Department of Clinical Medicine, University of Bergen, Bergen, Norway.
Department of Neurology, Haukeland University Hospital, Bergen, Norway.
PLoS One. 2019 Jul 19;14(7):e0219909. doi: 10.1371/journal.pone.0219909. eCollection 2019.
Several proteins linked to familial Parkinson disease have been associated with mitochondrial (dys-)function and have been described to reside within mitochondria. The putative mitochondrial and sub-mitochondrial localization of these proteins remains disputed, however, potentially due to conflicting results obtained by diverging technical approaches. Using the high-resolution poly-ADP-ribose assisted protein localization assay that also allows for detection of low level and even partial mitochondrial matrix localization, we demonstrate here that DJ-1, but not LRRK2 or α-synuclein, resides in the mitochondrial matrix. The localization of the proteins was not changed in cellular stress models of Parkinson disease and, in case of α-synuclein, not affected by pathological mutations. Our results verify the ability of DJ-1 to carry out its role also from within mitochondria and suggest that LRRK2 and α-synuclein may interact with and affect mitochondria from outside the mitochondrial matrix.

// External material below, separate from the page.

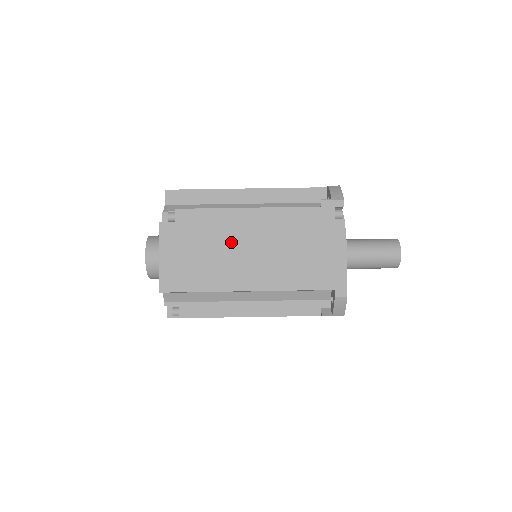
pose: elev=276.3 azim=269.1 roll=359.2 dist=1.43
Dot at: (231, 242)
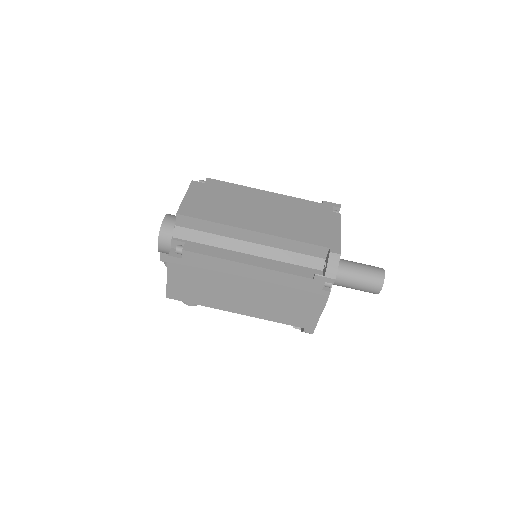
Dot at: (247, 203)
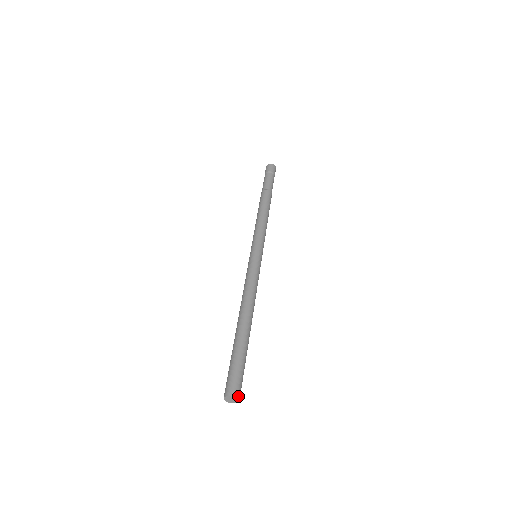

几种与家族性帕金森病相关的蛋白质与线粒体(功能障碍)有关,并被描述为存在于线粒体中。然而,这些蛋白质的假定线粒体和亚线粒体定位仍然存在争议,这可能是由于不同技术方法获得的相互矛盾的结果。本研究使用高分辨率聚 ADP-核糖辅助蛋白定位检测,该方法还可以检测低水平甚至部分线粒体基质定位,我们在此证明 DJ-1 存在于线粒体基质中,但 LRRK2 或 α-突触核蛋白不存在于线粒体基质中。这些蛋白质的定位在帕金森病的细胞应激模型中没有改变,并且在 α-突触核蛋白的情况下,不受病理突变的影响。我们的研究结果验证了 DJ-1 从线粒体内部发挥其作用的能力,并表明 LRRK2 和 α-突触核蛋白可能从线粒体基质外部与线粒体相互作用并影响线粒体。